Joaquin Vargas dominated, he did not yield. Ask anyone.

“No one is making you stay here,” he gritted out, though even his tongue felt bitter. “No one is forcing this emptiness upon you. By all means, Amalia. Leave if you want to leave. I will not stop you.”

No matter how much he wanted to.

She let out the soft, rough noise of a small thing. Some kind of sob.

And Joaquin thought it likely ripped out what little heart remained in him.

But he didn’t move. He didn’t reach for her.

He certainly didn’tkneel.

Amalia turned from him, her head high and her carriage sheer perfection, and began to walk away.

She stopped before she left the room and swayed a little herself, catching hold of the doorway with one hand. “Joaquin...”

As if, even now, she thought she could make him crumble. And the horror was, he wanted to.

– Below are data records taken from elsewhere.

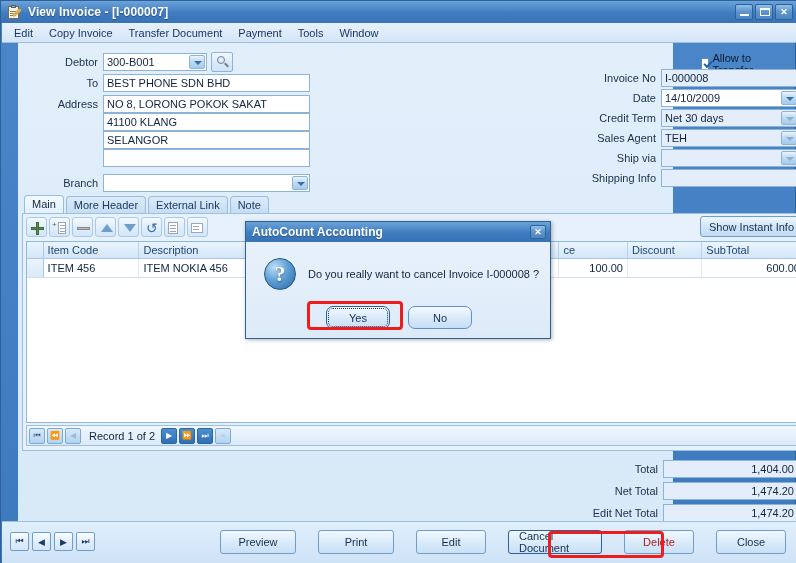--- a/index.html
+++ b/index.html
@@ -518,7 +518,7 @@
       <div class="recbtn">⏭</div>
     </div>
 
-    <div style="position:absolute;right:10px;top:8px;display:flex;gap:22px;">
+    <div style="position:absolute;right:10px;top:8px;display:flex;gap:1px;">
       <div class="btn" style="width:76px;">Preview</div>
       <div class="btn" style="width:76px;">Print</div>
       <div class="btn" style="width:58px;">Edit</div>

The noises inside him were not small, but he did not wish to let her hear them. She had already seen far too much of him. If she hadn’t, this would not be so painful. If she hadn’t, he could have avoided all of this.

“Are you leaving me or aren’t you?” he demanded, because that was what he had always done. Offend, not defend.

It had made him a billionaire.

Amalia let out another sound, more ragged this time. It was unbearable.